Bell Lab’s researchers, Emmanuel Desurvire, Jay Simpson and Phillippe Becker, in 1987, announced their findings on their erbium-doped fiber amplifier, which was a key development allowing for the amplification of multiple wavelengths simultaneously and enabling WDM. It revolutionized optical transport systems especially sub-sea cable systems, which arguably have been the critical innovation enabling the global internet. Ongoing innovations in amplifier technology will be crucial for expanding the use of other spectrum bands.
Pushing the limits
As we look to the future, we can see that spectral efficiency is now reaching the Shannon Limit.
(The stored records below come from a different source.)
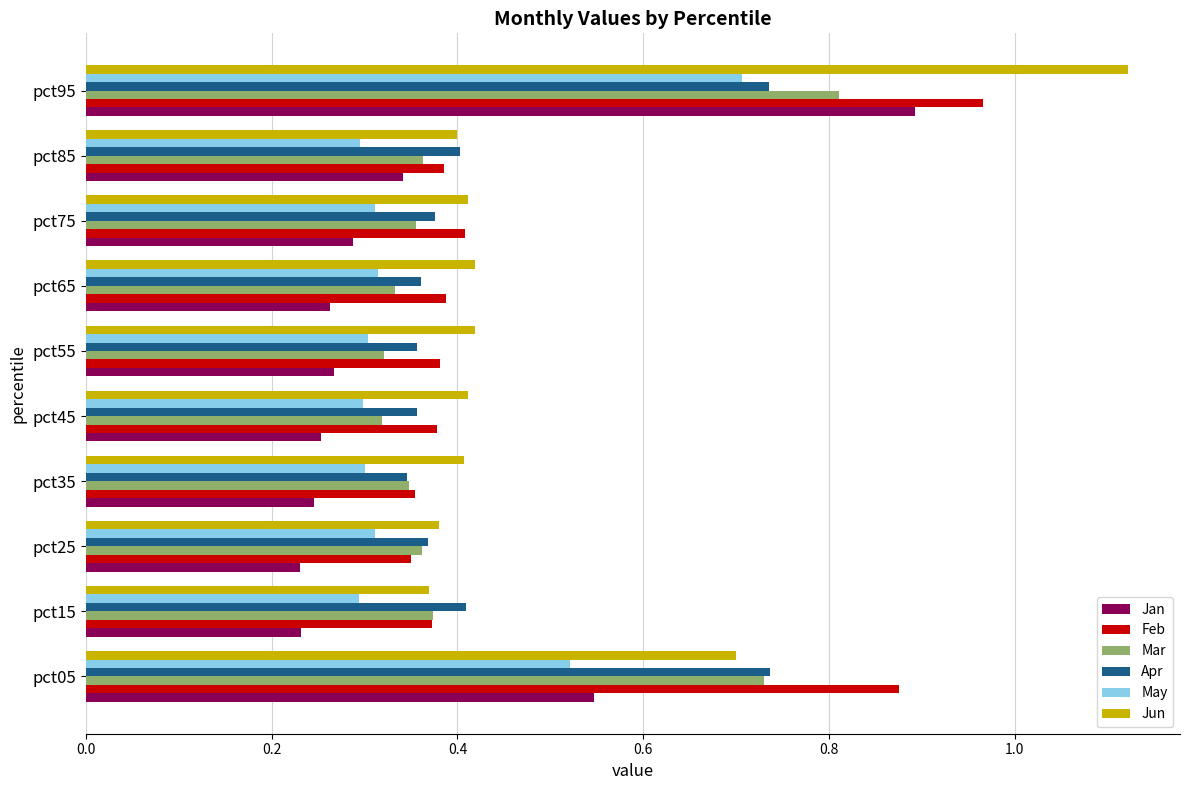

At how many categories does at least one series exceed 0?

10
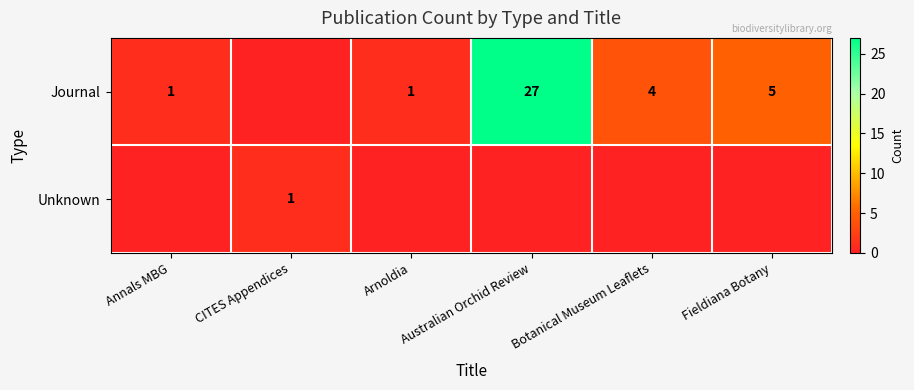

The Journal series shows 1 at Arnoldia. True or false?

True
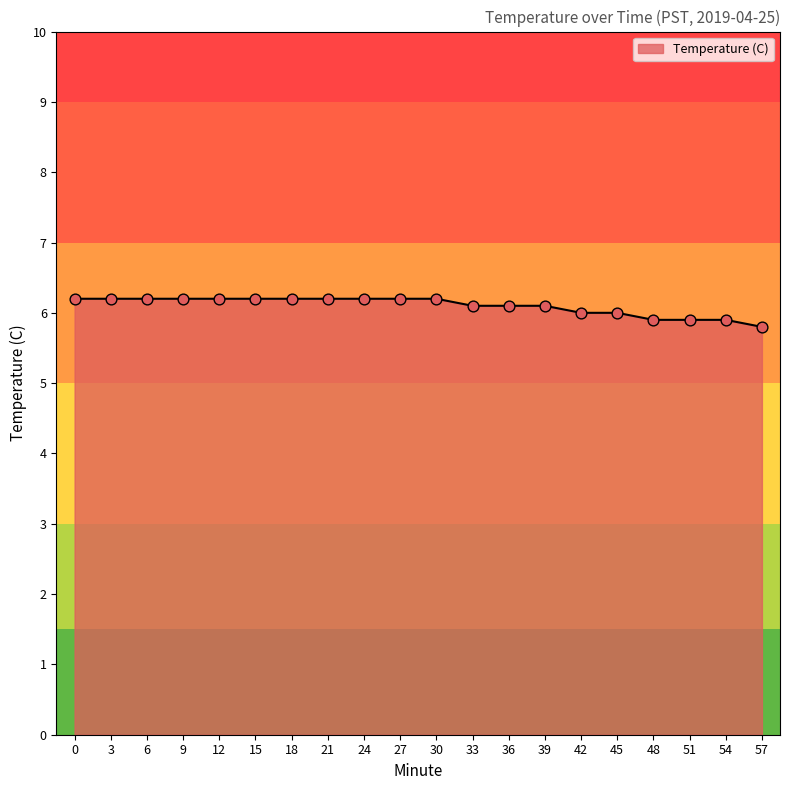

What is the change in value from 24 to 45?

-0.2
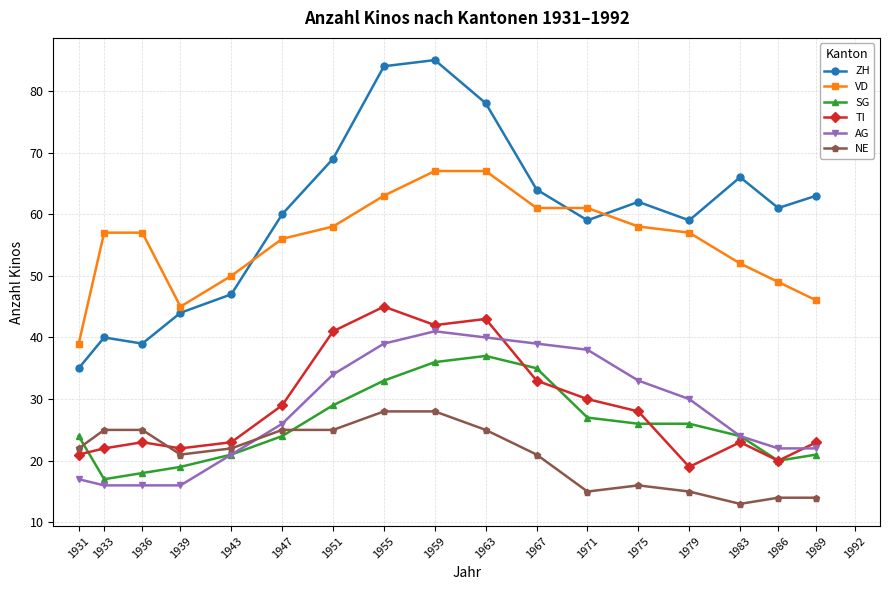

At which category is the sum across all series the highest?

1959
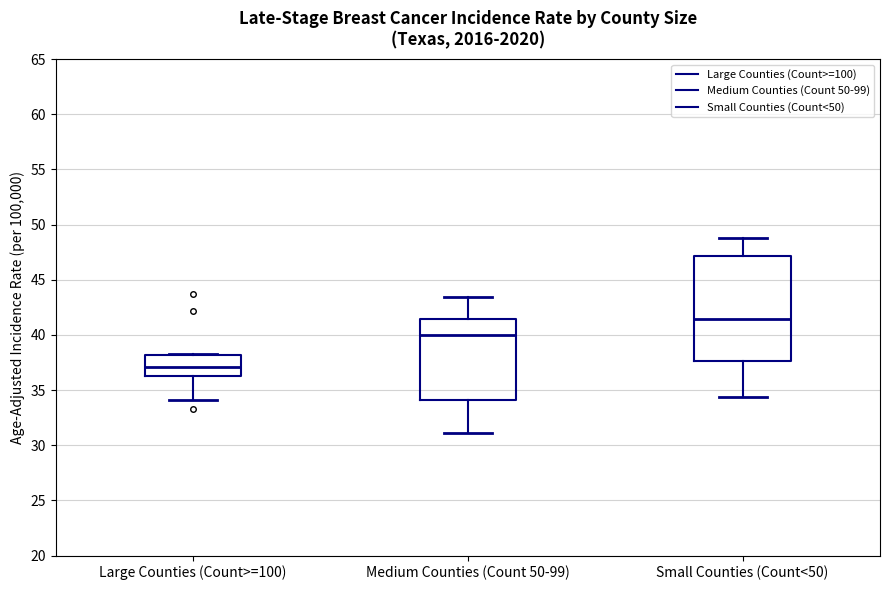

Reading left to right, transcribe this box plot: for each box, give where its median line is, the range the box spans, and where its two whiskers end, as read against the y-axis. The values are not printed on the chart, so give them approximately, as read against the axis.

Large Counties (Count>=100): median 37.0, box 36.5 to 38.0, whiskers 34.0 to 38.5
Medium Counties (Count 50-99): median 40.0, box 34.0 to 41.5, whiskers 31.0 to 43.5
Small Counties (Count<50): median 41.5, box 37.5 to 47.0, whiskers 34.5 to 49.0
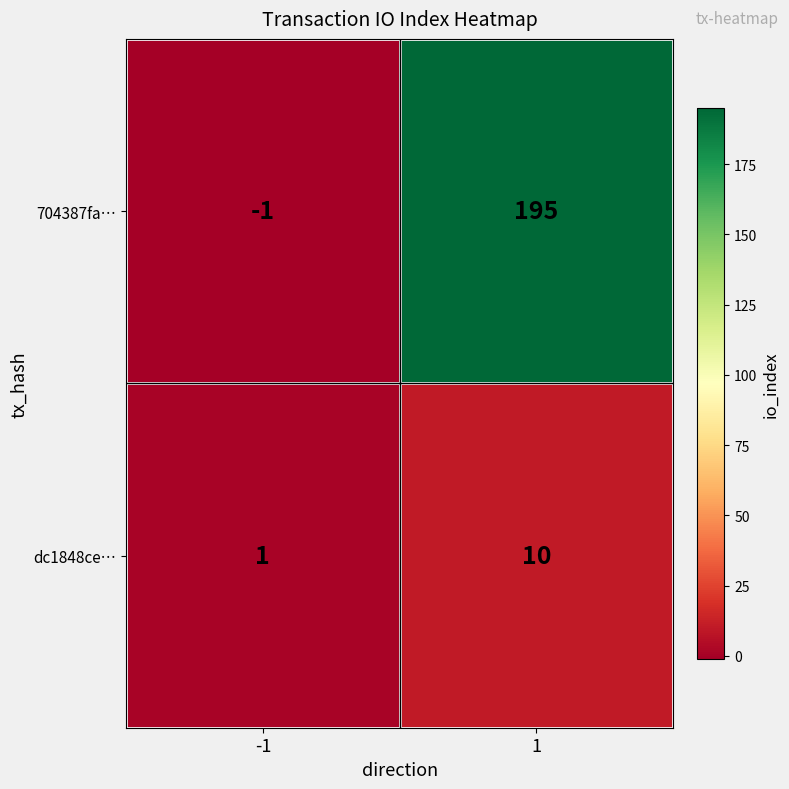

Reading right to left, transcribe all the data shown in this chart.

704387fa…: 195	-1
dc1848ce…: 10	1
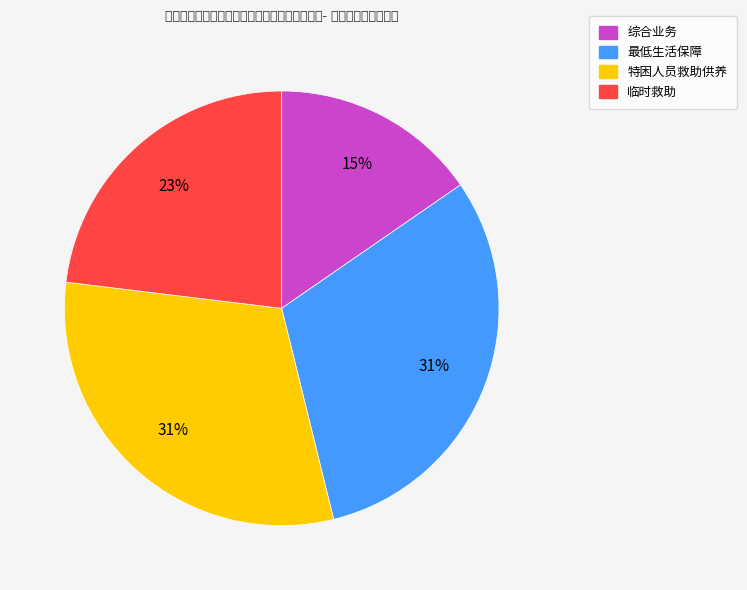

What is the smallest slice in the pie chart?

综合业务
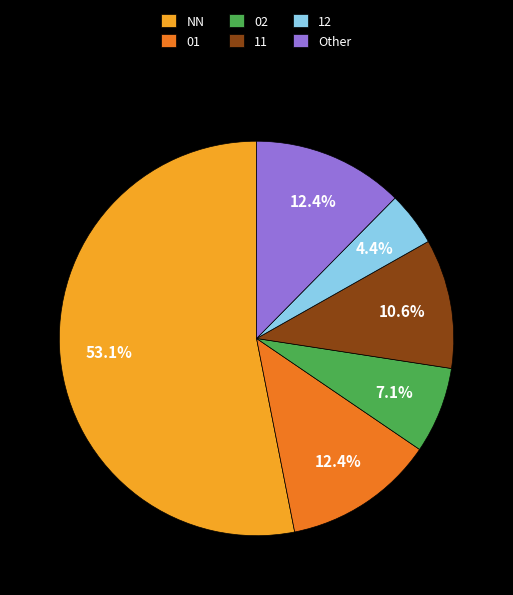

True or false: 01 accounts for 12% of the total.

True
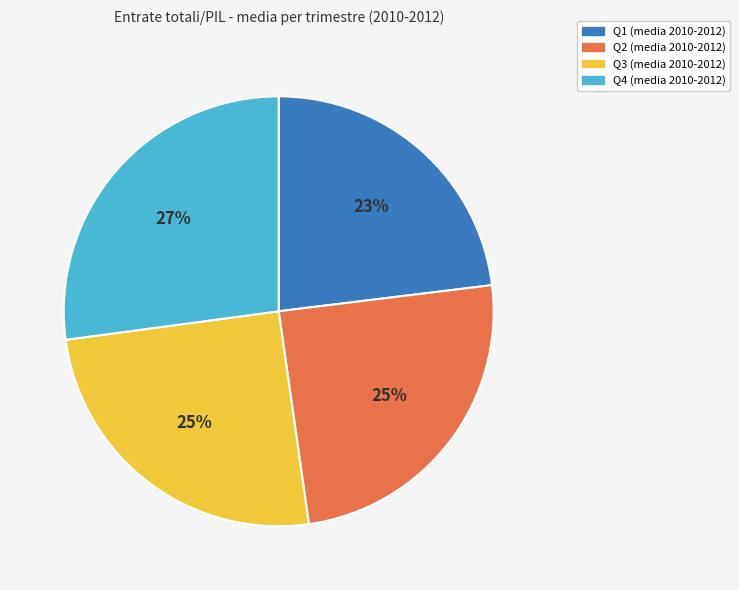

Between Q1 (media 2010-2012) and Q2 (media 2010-2012), which is larger?

Q2 (media 2010-2012)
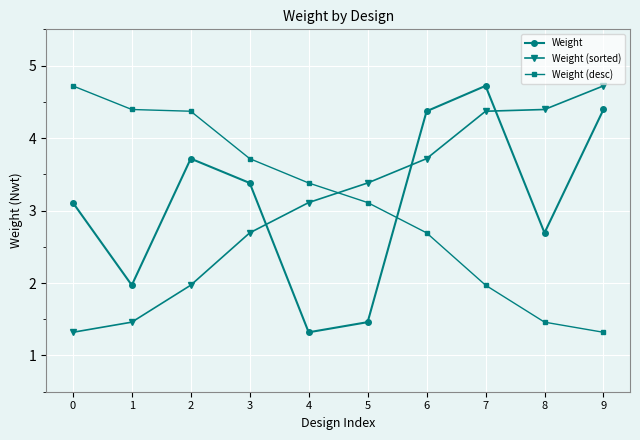

What is the sum of the Weight (sorted) values at 0 and 4?

4.4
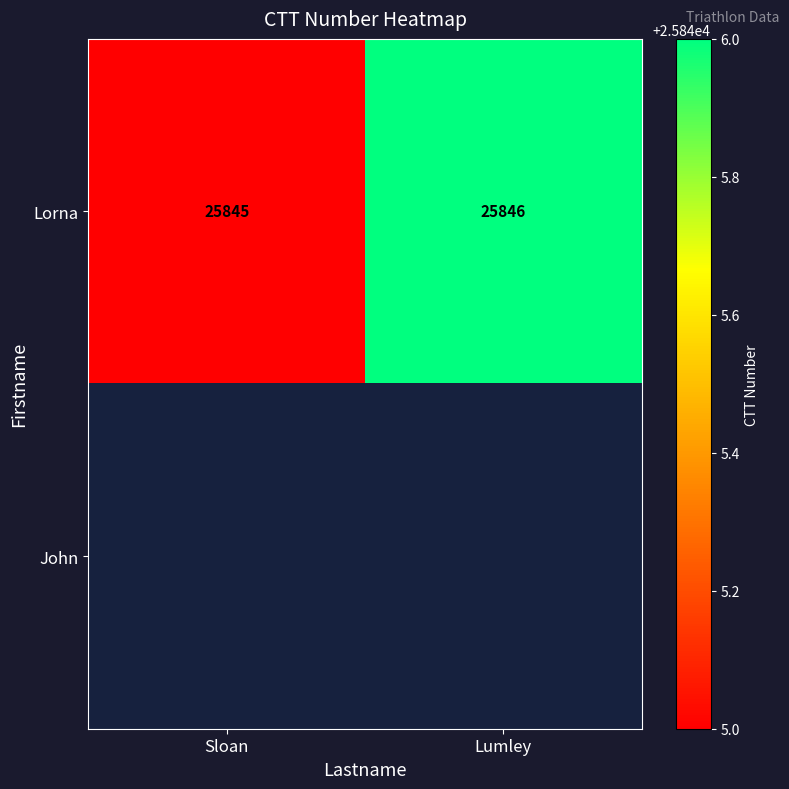

Is it true that Lorna equals 25845 at Sloan?

True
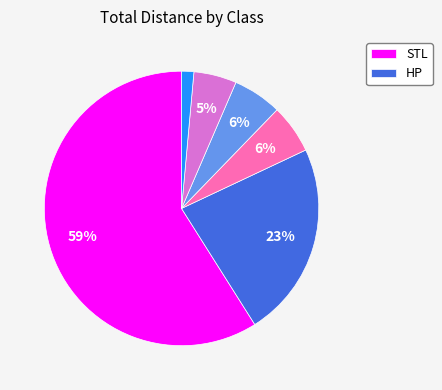

Is there a majority slice in this chart?

Yes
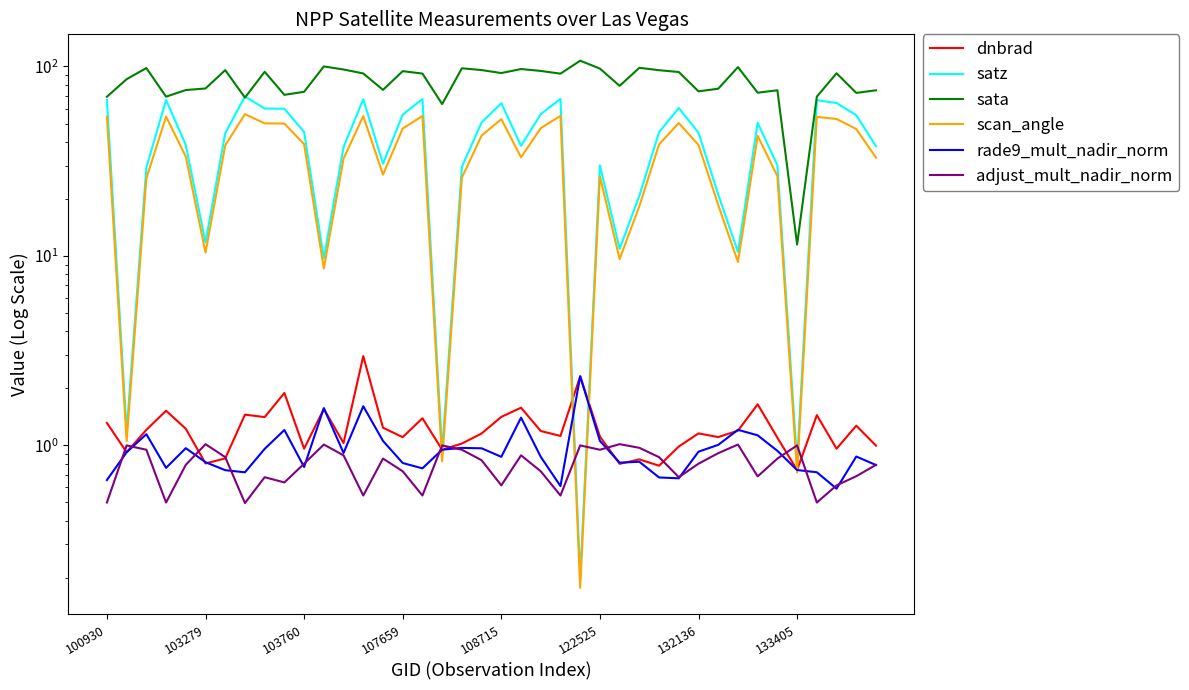

At which label is dnbrad closest to 1?

39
The evolution of DSPs and other components such as analog-to-digital converters (ADCs) will play a key role in improving the spectral efficiency of optical fiber networks, but the spectrum and spatial vectors promise more significant gains. As we have seen, expansion into the C- and L-bands, where Nokia is a leader, has opened up new capacity — but innovations in amplifiers are key. Recent work by Bell Labs and others are showing promise in the S-band using semiconductor optical amplifiers (SOA). Bell Labs researchers recently (2020) demonstrated transmissions of 115 Tb/s across 100nm of spectrum in the 1510–1610nm range. This technology will allow ~60nm of gain in the L- and S-bands.
In terms of spatial, what we see in subsea cables is that capacity has been growing by shrinking the diameter of fibers and thereby increasing the number of fibers per cable without changing the diameter of the cable, which is operationally constrained. Cable diameters for terrestrial cable are not so constrained. Here we have seen 288 fibers per cable and more. Cable manufacturers are also using high-density ribbon fibers to add as many as 3,400 fibers to a 33 mm cable, with 7,800 anticipated. The most promising innovations are in multi-core and hollow core fibers, which offer further scaling using spatial division multiplexing (SDM).
Bell Labs' commitment to pushing the boundaries of optical communication extends beyond its own research labs, fostering collaborations with leading institutions worldwide. One such partnership, with the National Institute of Information and Communications Technology (NICT) in Japan, exemplifies this collaborative spirit. This joint effort focuses on exploring the potential of SDM fiber, particularly multi-core and multi-mode fibers.
As we’ve seen, Bell Labs has been at the center of the optics revolution since its inception playing key roles in the exponential growth of optical network capacity. As we shift our focus from spectral efficiency to the spectrum and spatial vectors of Shannon’s formula, we expect that our researchers will continue to push the limits as we race to meet the needs of AI and other bandwidth hungry technologies.